Rabu, 19 Jan 2022 18:43 WIB

BKKBN Cegah Stunting dengan Pil KB, Kok Bisa? Ini Penjelasannya

Suci Risanti Rahmadania - detikHealth
Ditengah percepatan pembangunan infrastruktur, Indonesia justru masih bergelut dengan stunting. Angka terbesar stunting berada di Nusa Tenggara Timur, begini potretnya. Angka stunting di Indonesia masih terbilang tinggi (Ilustrasi: Rifkianto Nugroho)
Jakarta -

Badan Kependudukan dan Keluarga Berencana Nasional (BKKBN) meluncurkan pil KB bagi ibu menyusui dalam mendukung ASI (air susu ibu) eksklusif untuk mencegah stunting, Rabu (19/1/2022). Peluncuran tersebut dilaksanakan di Pendopo Kabupaten Nganjuk, Jawa Timur.

Banyak orang mungkin berpikir kalau pil KB ini hanya berguna untuk mengatur kelahiran dan jumlah anak. Persepsi ini tidak salah, hanya saja ada yang kurang. Sebab, manfaat pengguna pil KB juga bisa menghasilkan anak-anak yang berkualitas dan terhindar dari stunting. Nah sebelum bertanya kenapa bisa begitu, kenali dulu apa itu stunting.

Dikutip dari lama resmi BKKBN, stunting adalah kekurangan gizi pada bayi di 1.000 hari pertama kehidupan yang berlangsung lama serta menyebabkan terhambatnya perkembangan otak dan tumbuh kembang anak.

Akibat mengalami kekurangan gizi atau stunting menahun, bayi yang tumbuh akan lebih pendek dari standar tinggi balita seumurnya. Namun, perlu diingat juga, stunting itu pasti bertumbuh pendek, sedangkan yang bertubuh pendek belum tentu stunting ya.

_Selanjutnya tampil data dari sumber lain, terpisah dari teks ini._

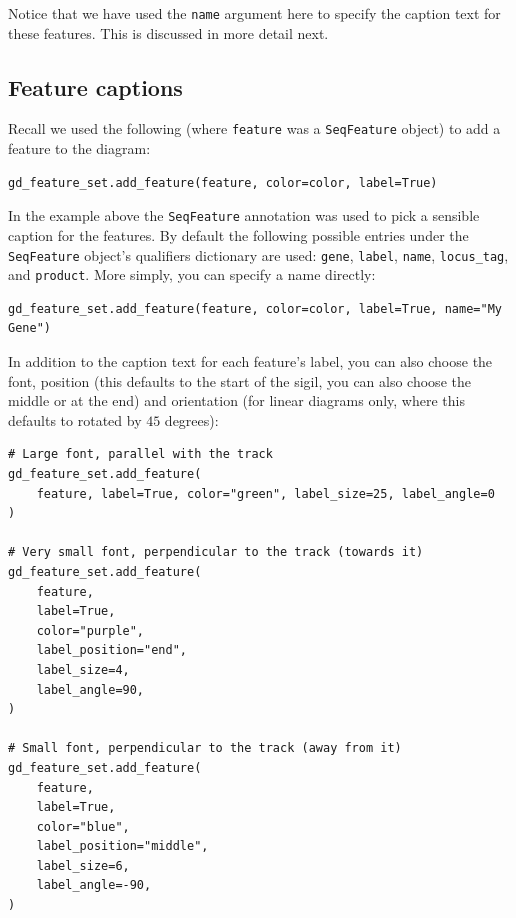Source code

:Notice that we have used the \texttt{name} argument here to specify the
caption text for these features.  This is discussed in more detail next.

\subsection{Feature captions}
\label{sec:gd_feature_captions}

Recall we used the following (where \texttt{feature} was a
\verb|SeqFeature| object) to add a feature to the diagram:

\begin{verbatim}
gd_feature_set.add_feature(feature, color=color, label=True)
\end{verbatim}

In the example above the \verb|SeqFeature| annotation was used to pick a
sensible caption for the features.  By default the following possible entries
under the \verb|SeqFeature| object's qualifiers dictionary are used:
\texttt{gene}, \texttt{label}, \texttt{name}, \texttt{locus\_tag}, and
\texttt{product}.  More simply, you can specify a name directly:

\begin{verbatim}
gd_feature_set.add_feature(feature, color=color, label=True, name="My Gene")
\end{verbatim}

In addition to the caption text for each feature's label, you can also choose
the font, position (this defaults to the start of the sigil, you can also
choose the middle or at the end) and orientation (for linear diagrams only,
where this defaults to rotated by $45$ degrees):

\begin{verbatim}
# Large font, parallel with the track
gd_feature_set.add_feature(
    feature, label=True, color="green", label_size=25, label_angle=0
)

# Very small font, perpendicular to the track (towards it)
gd_feature_set.add_feature(
    feature,
    label=True,
    color="purple",
    label_position="end",
    label_size=4,
    label_angle=90,
)

# Small font, perpendicular to the track (away from it)
gd_feature_set.add_feature(
    feature,
    label=True,
    color="blue",
    label_position="middle",
    label_size=6,
    label_angle=-90,
)
\end{verbatim}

Kepala BKKBN dr Hasto Wardoyo, SpOG(K) mengatakan, angka stunting disebabkan oleh berbagai faktor kekurangan gizi pada bayi. Menurut Hasto, dari 5 juta kelahiran bayi setiap tahun, sekitar 1,2 juta bayi lahir dengan kondisi stunting.

Stunting di Indonesia masih terbilang tinggi dan masih berada pada angka dua digit, yaitu 14 persen. Untuk itu, pemerintah Indonesia menargetkan angka stunting turun pada tahun 2024.

Masalah ini tak boleh kita sepelekan ya guys. Sebab, jika anak sudah terkena stunting atau kekurangan gizi dapat mengakibatkan sejumlah faktor kesehatan, seperti tidak bisa tinggi, kurang cerdas, dan mudah sakit di masa tua.

"Jadi yang seharusnya dia (anak) tingginya 175, karena 1.000 hari kurang dari 24 bulan itu sering sakit-sakitan, ASI tidak cukup, makanan tidak cukup, hanya dikasih mie cilok saja, dan tidak dikasih ikan dan telur, maka kemudian (tinggi) dia (anak) besok tidak bisa mencapai 170. Hanya 150 lebih sedikit ataupun kurang," kata Hasto.

"Stunting bukan keturunan bukan genetik, tapi stunting adalah anak yang terlantar," sambungnya.